# Martin Luther King Jr. Day 2021



## SeaBreeze (Jan 18, 2021)

Remembering Martin Luther King Jr. on this day.  Rest peacefully Martin, much respect!


----------



## fmdog44 (Jan 18, 2021)

Great man having to had to deal with the likes of LBJ and J Edgar Hoover.


----------



## Ruthanne (Jan 18, 2021)

Song by U2 About MLK Jr.


----------



## Aunt Bea (Jan 18, 2021)

_“What good is having the right to sit at a lunch counter if you can’t afford to buy a hamburger?”_ - Martin Luther King Jr.

Martin Luther King Jr. released The Economic and Social Bill of Rights two months before his death. In it, he called for guaranteed employment, a guaranteed minimum income, the elimination of ‘slums and racialized neighborhoods,’ free quality education, universal healthcare, and a requirement that regular folks have a role in shaping policies.


----------



## Irwin (Jan 18, 2021)

Aunt Bea said:


> Martin Luther King Jr. released The Economic and Social Bill of Rights two months before his death. In it, he called for guaranteed employment, a guaranteed minimum income, the elimination of ‘slums and racialized neighborhoods,’ free quality education, universal healthcare, and a requirement that regular folks have a role in shaping policies.



Guaranteed employment would actually cost us less than incarcerating people, plus it would cut down on crime because people would be busy working.
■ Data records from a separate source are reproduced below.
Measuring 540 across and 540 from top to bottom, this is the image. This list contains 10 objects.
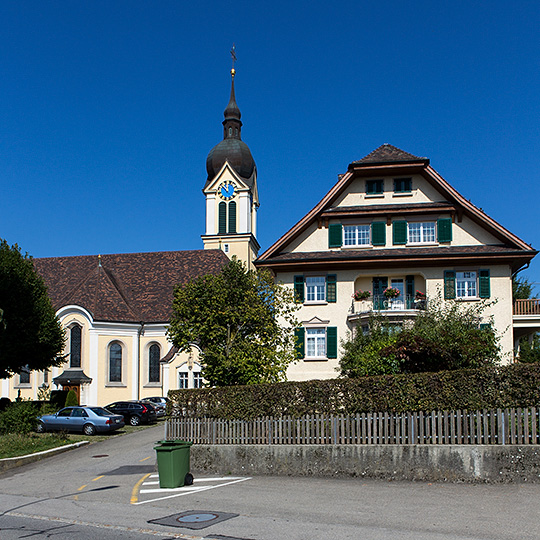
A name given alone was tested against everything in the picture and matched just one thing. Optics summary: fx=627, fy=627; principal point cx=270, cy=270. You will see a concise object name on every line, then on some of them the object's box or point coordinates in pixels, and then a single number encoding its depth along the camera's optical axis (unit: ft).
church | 96.43
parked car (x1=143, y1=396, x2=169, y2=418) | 122.97
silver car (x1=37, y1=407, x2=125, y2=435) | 98.37
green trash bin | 48.29
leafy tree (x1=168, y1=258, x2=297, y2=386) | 77.46
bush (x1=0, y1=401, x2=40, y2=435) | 86.79
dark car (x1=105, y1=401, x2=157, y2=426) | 114.11
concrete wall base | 45.34
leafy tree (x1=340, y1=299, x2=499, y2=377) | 66.23
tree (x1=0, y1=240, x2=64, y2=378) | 111.04
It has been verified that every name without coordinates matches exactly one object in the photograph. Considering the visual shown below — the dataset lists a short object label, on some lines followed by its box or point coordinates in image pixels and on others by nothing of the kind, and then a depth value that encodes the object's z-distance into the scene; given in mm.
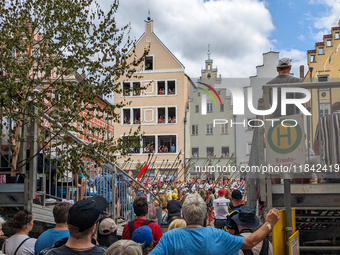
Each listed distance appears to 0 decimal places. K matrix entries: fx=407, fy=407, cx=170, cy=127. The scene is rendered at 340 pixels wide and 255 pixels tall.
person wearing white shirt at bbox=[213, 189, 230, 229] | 11250
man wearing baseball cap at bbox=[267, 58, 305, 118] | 4852
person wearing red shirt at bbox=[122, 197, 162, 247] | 5008
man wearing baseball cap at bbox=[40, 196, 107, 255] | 2777
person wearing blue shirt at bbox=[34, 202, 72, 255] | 3968
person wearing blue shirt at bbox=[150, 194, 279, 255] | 3094
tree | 6496
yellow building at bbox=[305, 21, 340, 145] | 40691
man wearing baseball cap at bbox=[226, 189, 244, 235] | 5063
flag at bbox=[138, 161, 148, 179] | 16875
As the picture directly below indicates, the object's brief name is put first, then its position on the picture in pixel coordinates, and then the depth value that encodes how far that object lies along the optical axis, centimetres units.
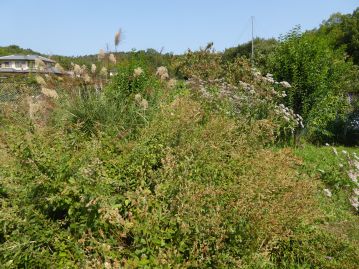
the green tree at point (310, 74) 746
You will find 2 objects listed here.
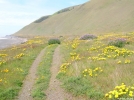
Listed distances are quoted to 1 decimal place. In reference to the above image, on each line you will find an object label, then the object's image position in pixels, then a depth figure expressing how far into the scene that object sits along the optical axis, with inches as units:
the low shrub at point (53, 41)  1234.7
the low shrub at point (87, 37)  1399.9
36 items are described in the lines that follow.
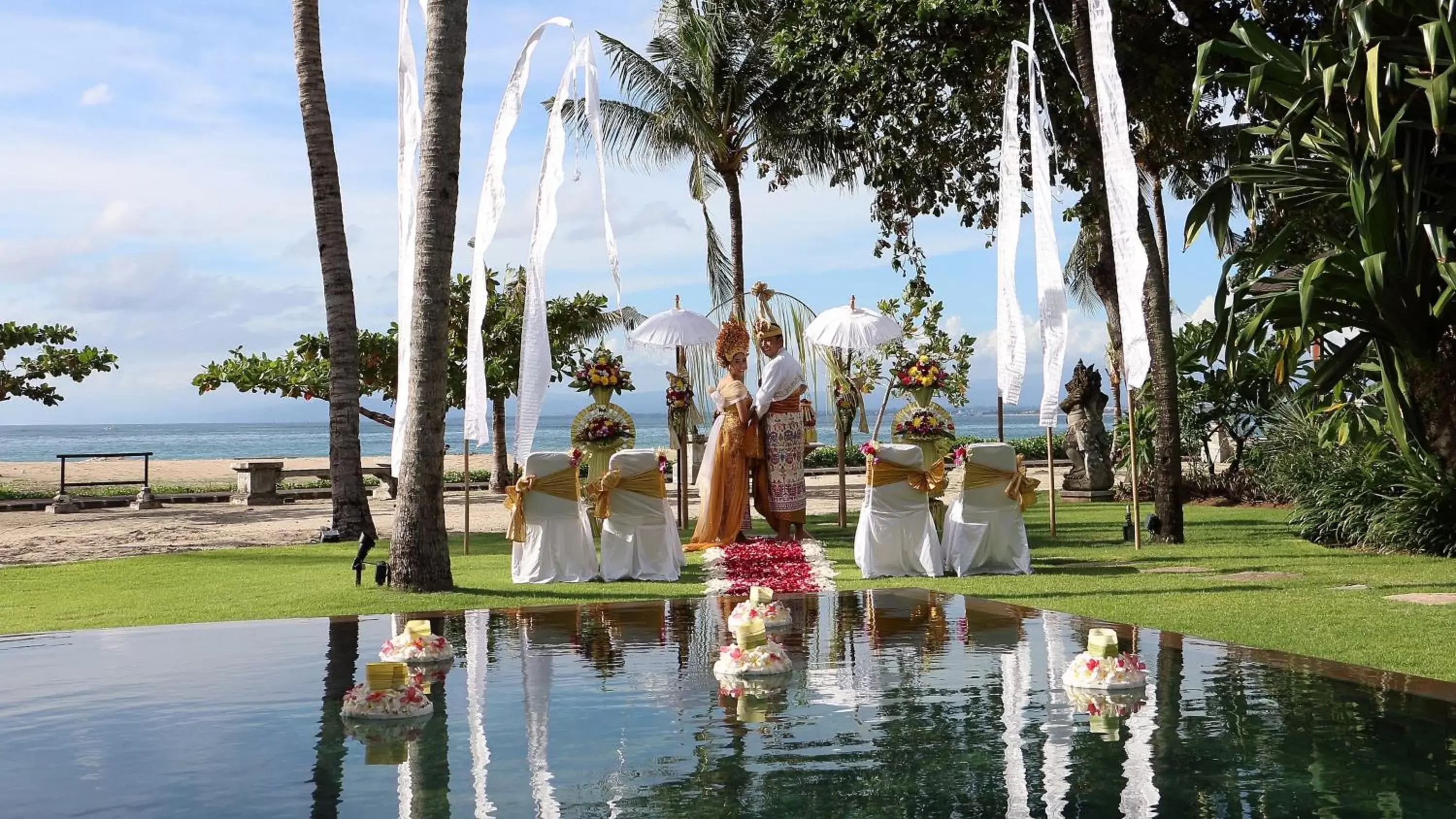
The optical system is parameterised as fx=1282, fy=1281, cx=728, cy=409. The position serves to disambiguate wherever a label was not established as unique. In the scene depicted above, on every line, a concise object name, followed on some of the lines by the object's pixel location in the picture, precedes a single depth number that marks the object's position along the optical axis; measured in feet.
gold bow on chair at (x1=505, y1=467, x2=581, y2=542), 34.91
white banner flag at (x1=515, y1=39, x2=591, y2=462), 31.91
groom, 41.91
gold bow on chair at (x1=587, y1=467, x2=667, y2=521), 36.06
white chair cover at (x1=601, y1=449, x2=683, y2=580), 35.91
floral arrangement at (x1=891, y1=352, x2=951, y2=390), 44.29
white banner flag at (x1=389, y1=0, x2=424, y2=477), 32.81
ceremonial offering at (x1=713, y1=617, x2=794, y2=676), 19.26
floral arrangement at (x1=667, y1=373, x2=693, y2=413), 52.63
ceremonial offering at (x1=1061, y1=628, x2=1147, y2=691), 17.76
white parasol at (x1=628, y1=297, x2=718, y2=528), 51.93
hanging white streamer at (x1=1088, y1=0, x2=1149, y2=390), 33.04
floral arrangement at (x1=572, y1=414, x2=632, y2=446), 46.75
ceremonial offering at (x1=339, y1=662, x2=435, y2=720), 16.63
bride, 41.70
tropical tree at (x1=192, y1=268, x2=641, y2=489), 67.41
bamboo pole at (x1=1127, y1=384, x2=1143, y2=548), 37.03
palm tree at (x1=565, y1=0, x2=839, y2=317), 71.36
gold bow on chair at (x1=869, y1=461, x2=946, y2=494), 36.19
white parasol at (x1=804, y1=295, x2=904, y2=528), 48.70
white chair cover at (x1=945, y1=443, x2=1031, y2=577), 35.81
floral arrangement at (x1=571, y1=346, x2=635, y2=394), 48.11
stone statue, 61.62
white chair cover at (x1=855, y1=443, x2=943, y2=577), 35.76
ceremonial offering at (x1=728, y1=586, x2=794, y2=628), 23.36
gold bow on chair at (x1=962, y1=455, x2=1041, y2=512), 36.29
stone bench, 73.92
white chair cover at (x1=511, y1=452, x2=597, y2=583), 35.24
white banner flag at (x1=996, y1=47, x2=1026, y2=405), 40.24
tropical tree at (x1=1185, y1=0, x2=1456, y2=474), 31.01
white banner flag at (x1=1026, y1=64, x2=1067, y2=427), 38.50
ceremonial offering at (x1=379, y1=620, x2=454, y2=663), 20.74
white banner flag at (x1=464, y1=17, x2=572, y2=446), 33.32
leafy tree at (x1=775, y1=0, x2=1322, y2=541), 45.68
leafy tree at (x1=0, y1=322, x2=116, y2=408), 71.97
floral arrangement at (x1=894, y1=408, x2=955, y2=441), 43.91
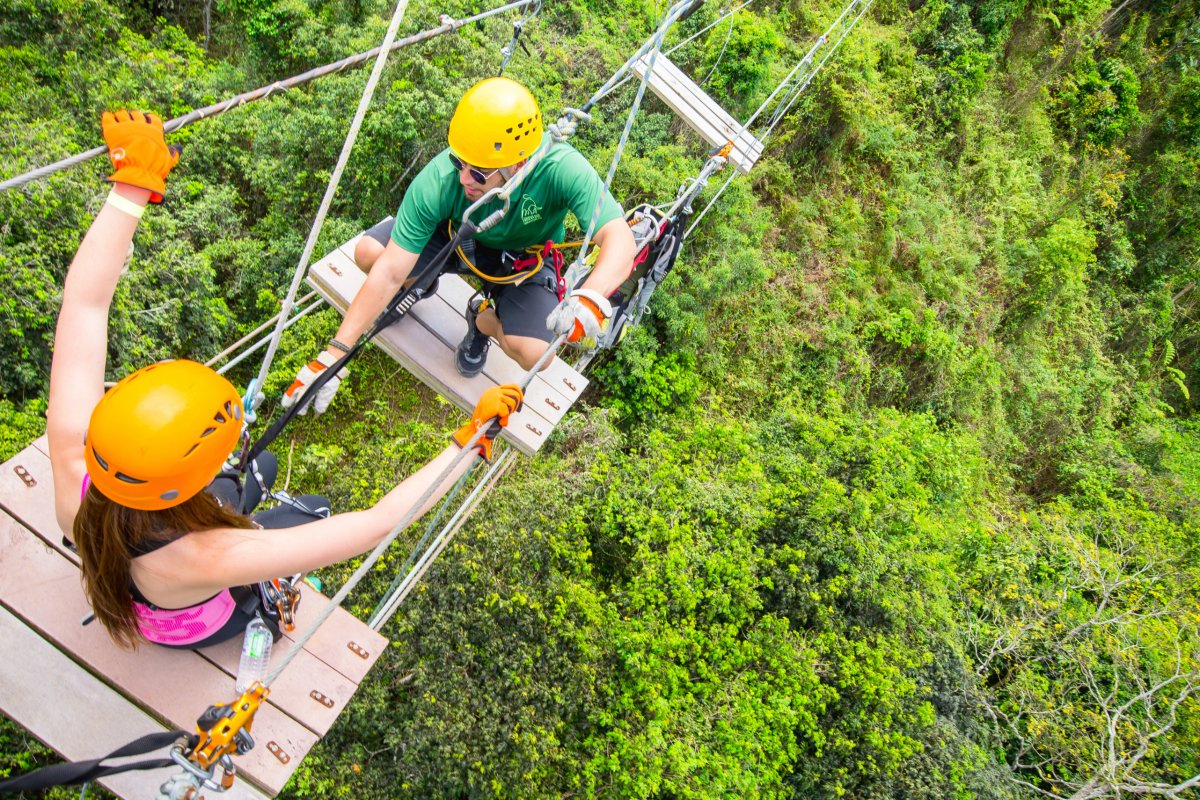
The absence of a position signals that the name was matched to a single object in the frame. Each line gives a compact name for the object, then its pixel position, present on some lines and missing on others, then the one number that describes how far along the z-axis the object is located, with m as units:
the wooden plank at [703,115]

It would no doubt get corrupted, though, because of how our system is set up.


----------



## Pink Biz (Jan 18, 2021)

“Never, never be afraid to do what’s right, especially if the well-being of a person or animal is at stake. Society’s punishments are small compared to the wounds we inflict on our soul when we look the other way.” - MLK Jr.


----------